Continue a halted workflow after approval.

{
  "action": "resume",
  "token": "<resumeToken>",
  "approve": true
}

Optional inputs

  • lobsterPath: Absolute path to the Lobster binary (omit to use PATH).
  • cwd: Working directory for the pipeline (defaults to the current process working directory).
  • timeoutMs: Kill the subprocess if it exceeds this duration (default: 20000).
  • maxStdoutBytes: Kill the subprocess if stdout exceeds this size (default: 512000).
  • argsJson: JSON string passed to lobster run --args-json (workflow files only).

Output envelope

Lobster returns a JSON envelope with one of three statuses:

  • ok → finished successfully
  • needs_approval → paused; requiresApproval.resumeToken is required to resume
  • cancelled → explicitly denied or cancelled

The tool surfaces the envelope in both content (pretty JSON) and details (raw object).

Approvals

If requiresApproval is present, inspect the prompt and decide:

  • approve: true → resume and continue side effects
  • approve: false → cancel and finalize the workflow

Use approve --preview-from-stdin --limit N to attach a JSON preview to approval requests without custom jq/heredoc glue.

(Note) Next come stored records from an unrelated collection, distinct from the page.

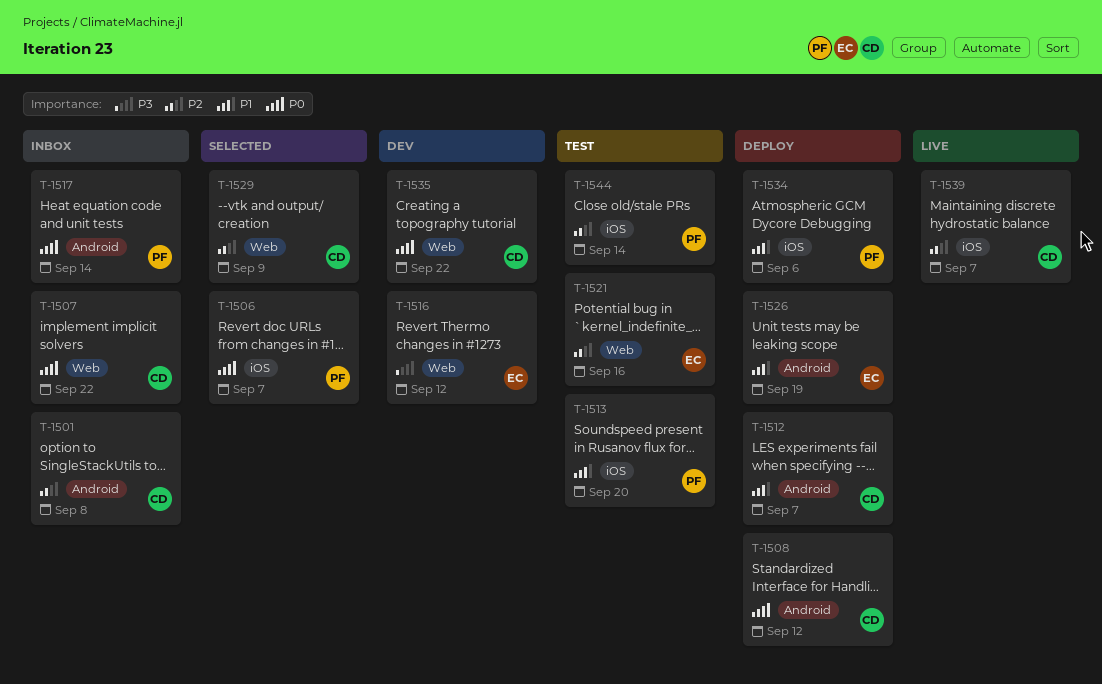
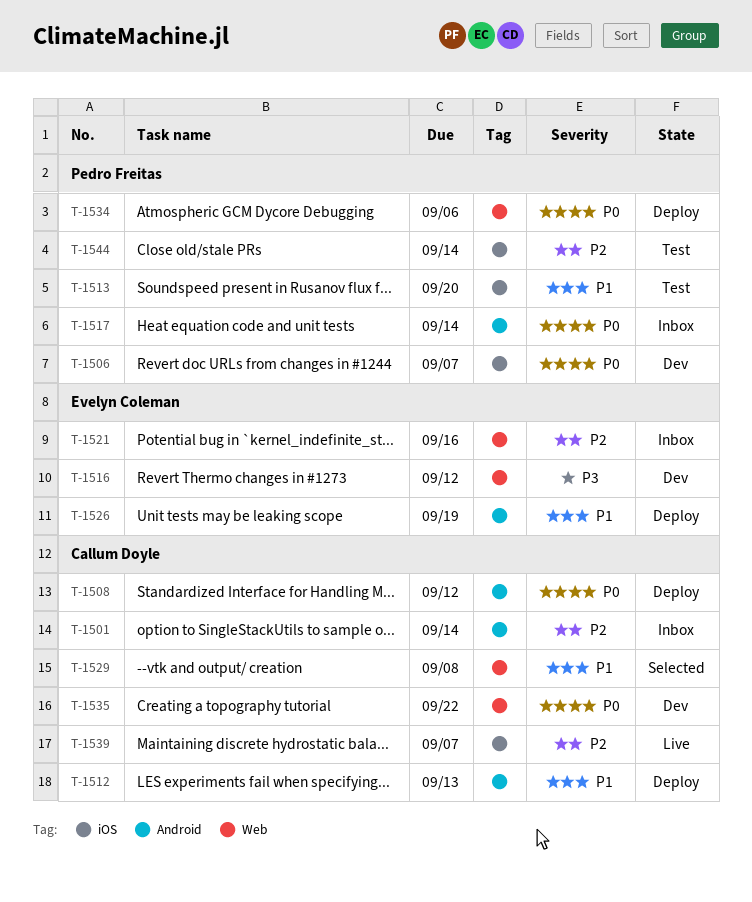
T-1501, due: Sep 8 -> Sep 14
T-1506, status: Selected -> Dev
T-1507: present -> none
T-1512, due: Sep 7 -> Sep 13
T-1521, status: Test -> Inbox
T-1529, priority: P2 -> P1
T-1529, due: Sep 9 -> Sep 8
T-1534, priority: P1 -> P0
T-1534, label: iOS -> Web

Resume tokens are now compact: Lobster stores workflow resume state under its state dir and hands back a small token key.

OpenProse

OpenProse pairs well with Lobster: use /prose to orchestrate multi-agent prep, then run a Lobster pipeline for deterministic approvals. If a Prose program needs Lobster, allow the lobster tool for sub-agents via tools.subagents.tools. See OpenProse.

Safety

  • Local subprocess only — no network calls from the plugin itself.
  • No secrets — Lobster doesn't manage OAuth; it calls clawd tools that do.
  • Sandbox-aware — disabled when the tool context is sandboxed.
  • HardenedlobsterPath must be absolute if specified; timeouts and output caps enforced.

Troubleshooting

  • lobster subprocess timed out → increase timeoutMs, or split a long pipeline.
  • lobster output exceeded maxStdoutBytes → raise maxStdoutBytes or reduce output size.
  • lobster returned invalid JSON → ensure the pipeline runs in tool mode and prints only JSON.
  • lobster failed (code …) → run the same pipeline in a terminal to inspect stderr.

Learn more

Case study: community workflows

One public example: a “second brain” CLI + Lobster pipelines that manage three Markdown vaults (personal, partner, shared). The CLI emits JSON for stats, inbox listings, and stale scans; Lobster chains those commands into workflows like weekly-review, inbox-triage, memory-consolidation, and shared-task-sync, each with approval gates. AI handles judgment (categorization) when available and falls back to deterministic rules when not.